D. J. Alexander

No. 57, 58
- Position: Linebacker

Personal information
- Born: September 30, 1991 (age 34) Palm Desert, California, U.S.
- Listed height: 6 ft 2 in (1.88 m)
- Listed weight: 233 lb (106 kg)

Career information
- High school: Palm Desert
- College: Oregon State (2011–2014)
- NFL draft: 2015 (5th round, 172nd overall pick)

Career history
- Kansas City Chiefs (2015–2016); Seattle Seahawks (2017); Philadelphia Eagles (2018); Jacksonville Jaguars (2019);

Awards and highlights
- Pro Bowl (2016);

Career NFL statistics
- Total tackles: 51
- Forced fumbles: 1
- Fumble recoveries: 1
- Stats at Pro Football Reference

= D. J. Alexander =

American football player (born 1991)

Donell James Alexander (born Donell James Welch; September 30, 1991) is an American former professional football player who was a linebacker in the National Football League (NFL). He played college football for the Oregon State Beavers and was selected by the Kansas City Chiefs in the fifth round of the 2015 NFL draft.

==College career==
Alexander was recruited to Oregon State and grayshirted his freshman year to focus on academics. He ended up becoming a three-year starter for the Beavers. He was frequently injured as a junior and underwent a neck surgery after the season.

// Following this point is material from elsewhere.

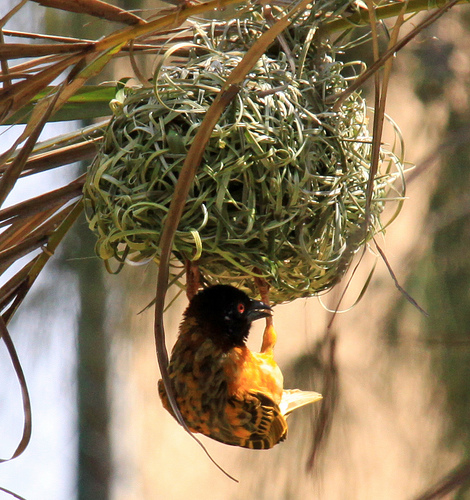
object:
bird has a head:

Alexander enjoyed a bounce-back senior year, recording 70 tackles with 12 tackles for loss and four sacks in 2014

==Professional career==
===Kansas City Chiefs===
Alexander was selected in the fifth round with the 172nd pick of the 2015 NFL draft by the Kansas City Chiefs despite not being invited to the NFL Combine. A good showing at Oregon State pro day prompted the Chiefs to select him.

As a rookie in 2015, Alexander played all 16 games making 16 tackles and a forced fumble.

Having little expectations at regular snaps, Alexander performed better at special teams. He finished the 2016 season by playing 16 games with one start. He was named to his first Pro Bowl as a special teamer.

===Seattle Seahawks===
On July 28, 2017, Alexander was traded to the Seattle Seahawks in exchange for Kevin Pierre-Louis.

On September 1, 2018, Alexander was waived by the Seahawks.

===Philadelphia Eagles===
On September 2, 2018, Alexander was claimed off waivers by the Philadelphia Eagles.

===Jacksonville Jaguars===
On May 1, 2019, Alexander signed with the Jacksonville Jaguars. He was placed on injured reserve on October 22, 2019, with a foot injury.

==Personal life==
In 2012, he legally changed his last name from Welch to Alexander, in honor of his stepfather.